[[ MATERIAL PROVIDED, beginning ]]
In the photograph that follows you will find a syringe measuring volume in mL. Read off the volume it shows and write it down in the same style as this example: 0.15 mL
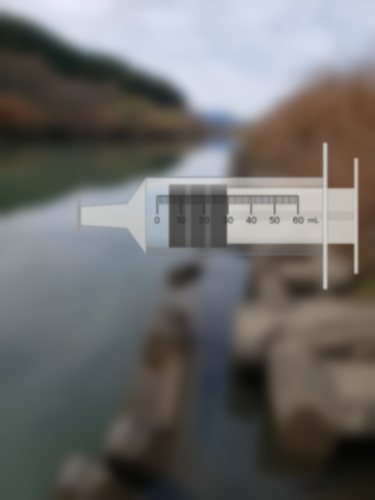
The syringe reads 5 mL
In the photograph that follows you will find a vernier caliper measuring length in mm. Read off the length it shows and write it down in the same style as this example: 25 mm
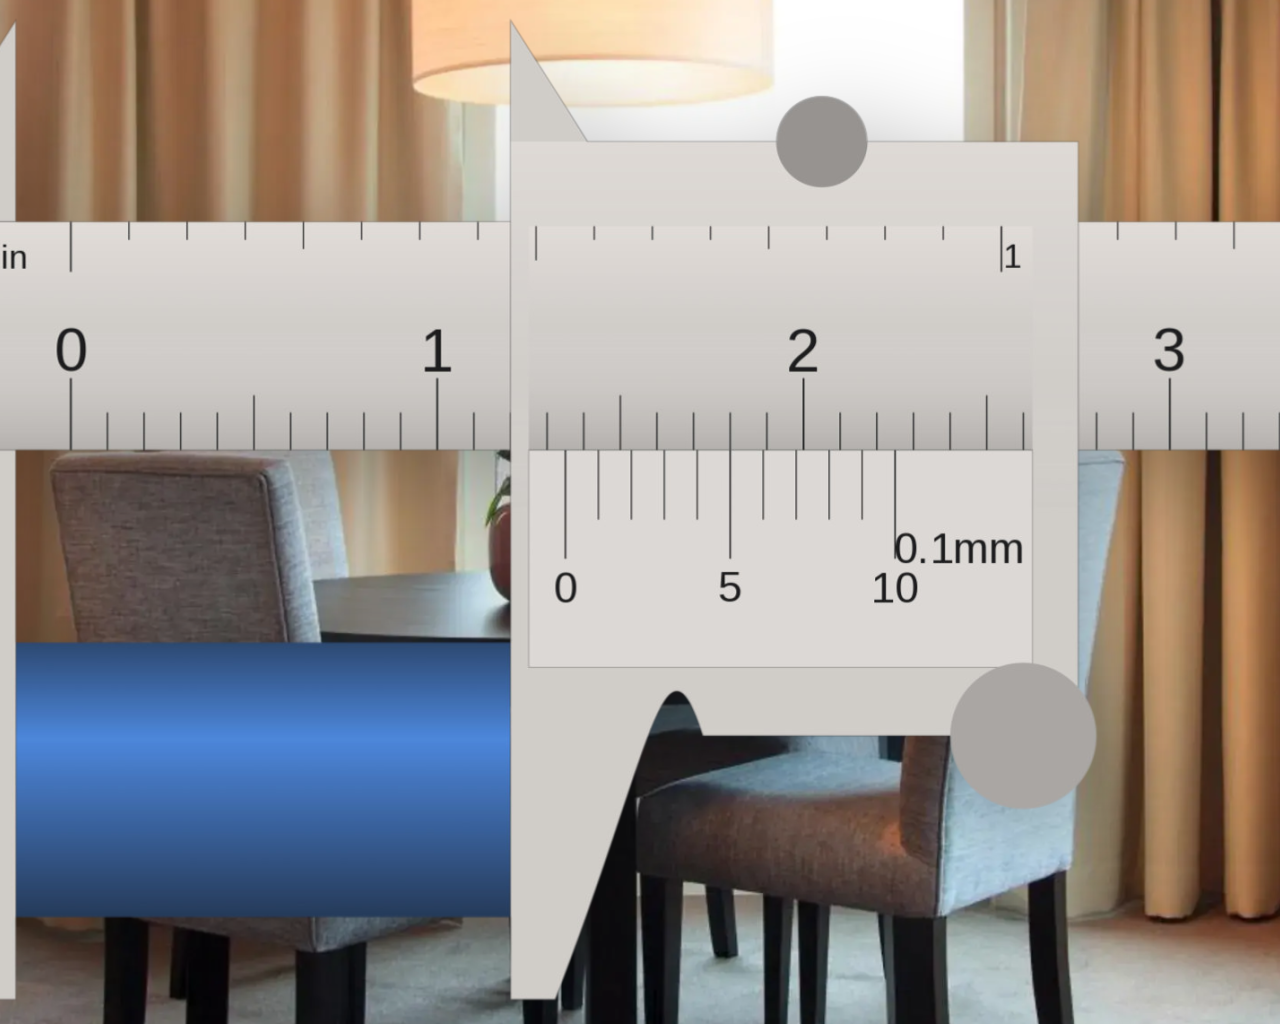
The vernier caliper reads 13.5 mm
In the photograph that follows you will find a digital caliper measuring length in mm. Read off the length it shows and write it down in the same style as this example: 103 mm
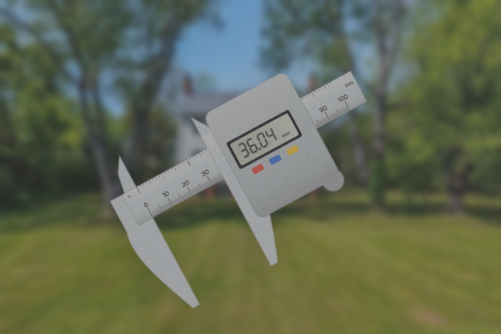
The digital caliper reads 36.04 mm
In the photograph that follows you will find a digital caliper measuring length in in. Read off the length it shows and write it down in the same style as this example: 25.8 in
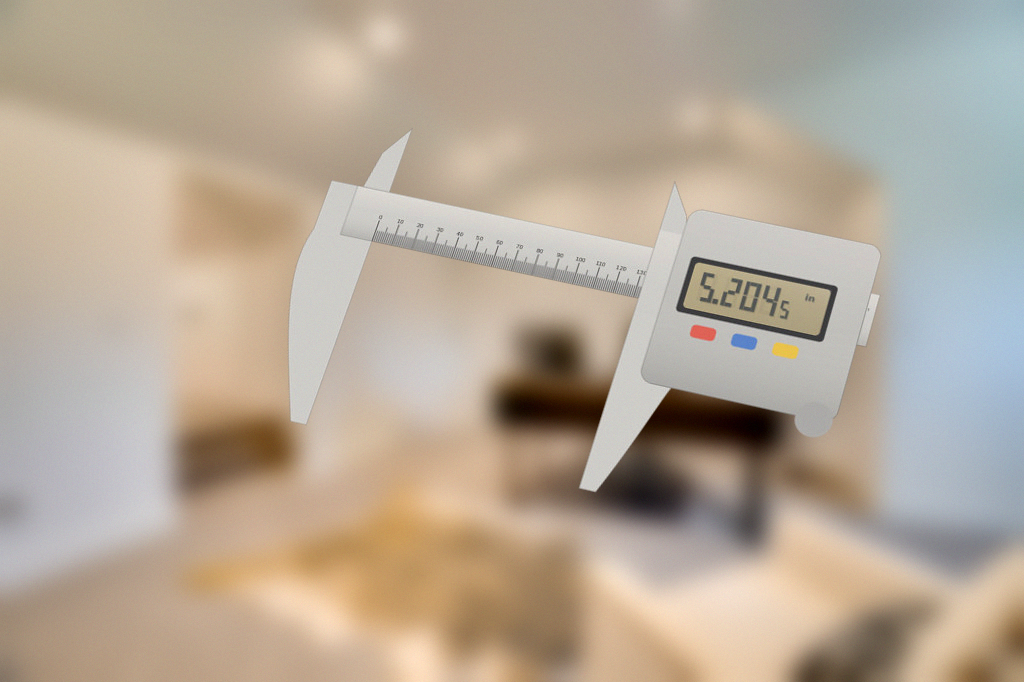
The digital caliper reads 5.2045 in
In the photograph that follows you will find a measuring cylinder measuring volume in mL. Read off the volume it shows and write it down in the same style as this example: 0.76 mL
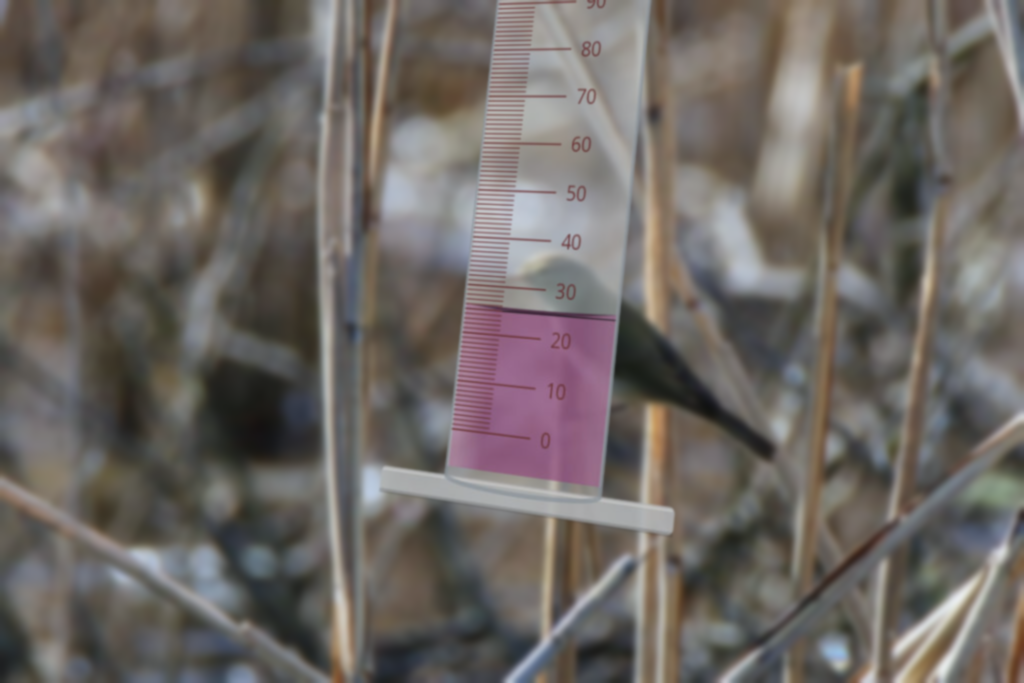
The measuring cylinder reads 25 mL
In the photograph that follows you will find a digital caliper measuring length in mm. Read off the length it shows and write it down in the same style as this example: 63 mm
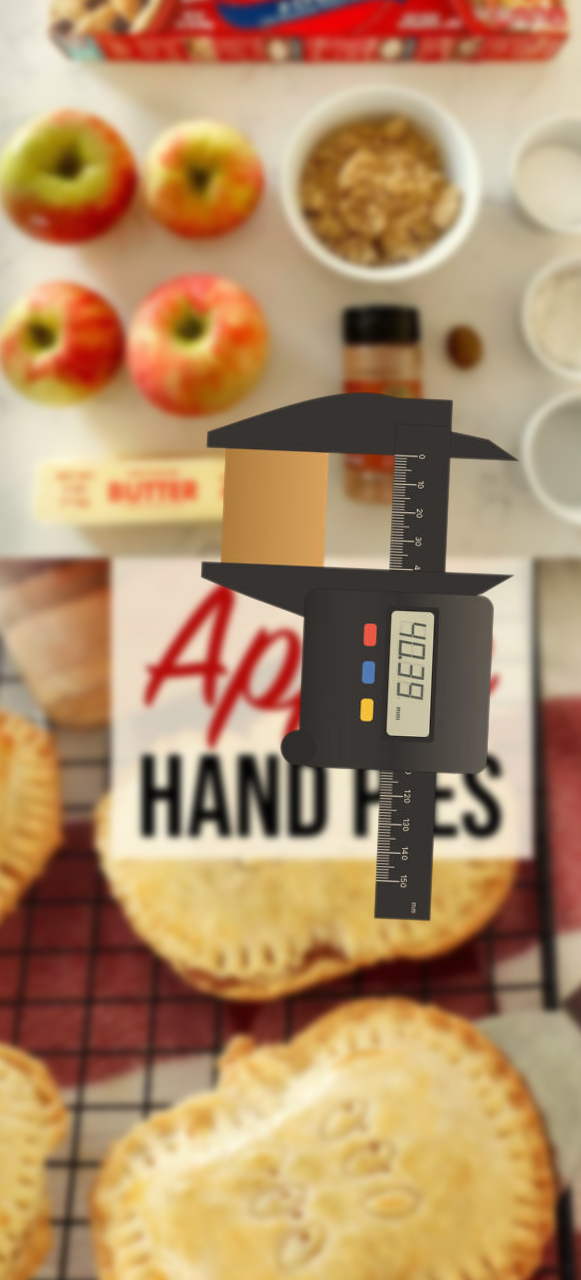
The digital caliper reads 40.39 mm
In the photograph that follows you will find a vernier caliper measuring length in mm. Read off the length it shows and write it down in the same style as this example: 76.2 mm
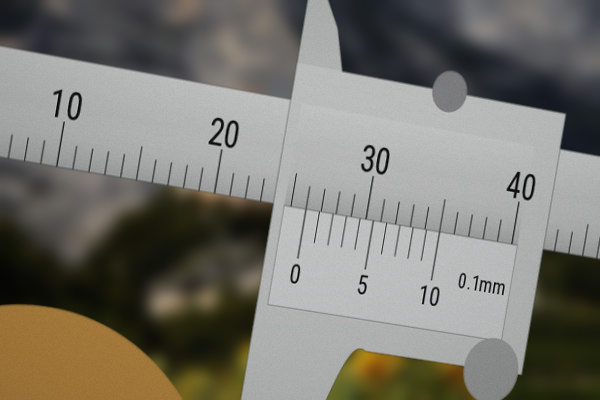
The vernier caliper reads 26.0 mm
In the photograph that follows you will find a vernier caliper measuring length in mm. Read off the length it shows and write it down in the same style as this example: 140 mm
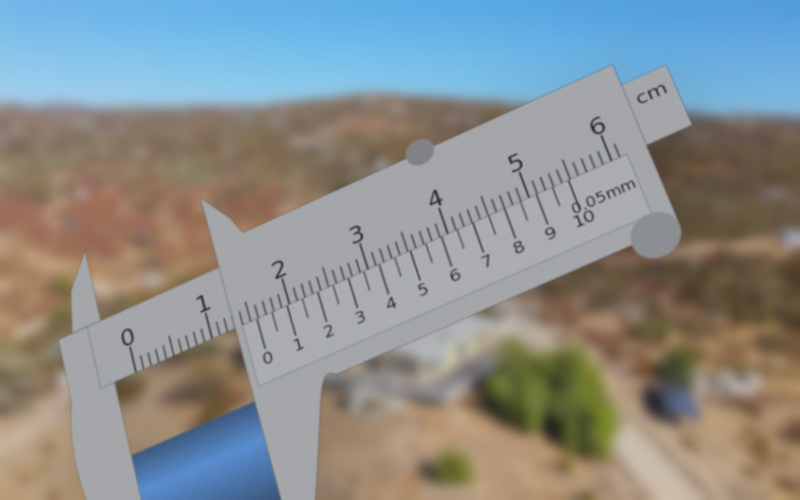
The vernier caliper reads 15.8 mm
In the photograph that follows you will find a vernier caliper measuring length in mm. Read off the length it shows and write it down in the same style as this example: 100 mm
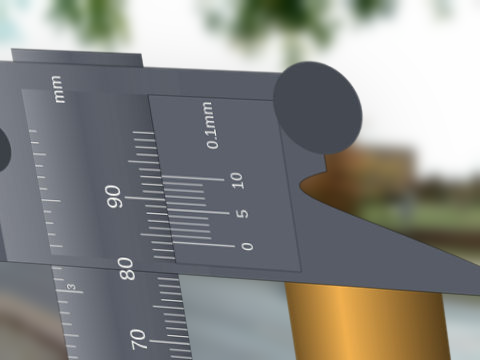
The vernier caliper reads 84.2 mm
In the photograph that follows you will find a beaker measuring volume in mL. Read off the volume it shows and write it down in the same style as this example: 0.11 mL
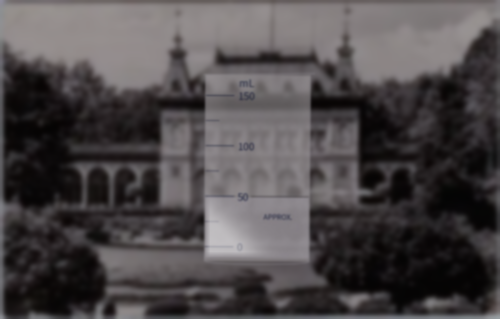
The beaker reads 50 mL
[[ MATERIAL PROVIDED, end ]]
WHAT YOU HAVE TO DO:
Turn the lines above into a numbered list, skipping any blank lines, and leave out the pictures.

SOLVED PROBLEM:
1. In the photograph that follows you will find a syringe measuring volume in mL. Read off the volume it shows and write it down in the same style as this example: 0.15 mL
2. The syringe reads 5 mL
3. In the photograph that follows you will find a vernier caliper measuring length in mm. Read off the length it shows and write it down in the same style as this example: 25 mm
4. The vernier caliper reads 13.5 mm
5. In the photograph that follows you will find a digital caliper measuring length in mm. Read off the length it shows and write it down in the same style as this example: 103 mm
6. The digital caliper reads 36.04 mm
7. In the photograph that follows you will find a digital caliper measuring length in in. Read off the length it shows and write it down in the same style as this example: 25.8 in
8. The digital caliper reads 5.2045 in
9. In the photograph that follows you will find a measuring cylinder measuring volume in mL. Read off the volume it shows and write it down in the same style as this example: 0.76 mL
10. The measuring cylinder reads 25 mL
11. In the photograph that follows you will find a digital caliper measuring length in mm. Read off the length it shows and write it down in the same style as this example: 63 mm
12. The digital caliper reads 40.39 mm
13. In the photograph that follows you will find a vernier caliper measuring length in mm. Read off the length it shows and write it down in the same style as this example: 76.2 mm
14. The vernier caliper reads 26.0 mm
15. In the photograph that follows you will find a vernier caliper measuring length in mm. Read off the length it shows and write it down in the same style as this example: 140 mm
16. The vernier caliper reads 15.8 mm
17. In the photograph that follows you will find a vernier caliper measuring length in mm. Read off the length it shows and write it down in the same style as this example: 100 mm
18. The vernier caliper reads 84.2 mm
19. In the photograph that follows you will find a beaker measuring volume in mL. Read off the volume it shows and write it down in the same style as this example: 0.11 mL
20. The beaker reads 50 mL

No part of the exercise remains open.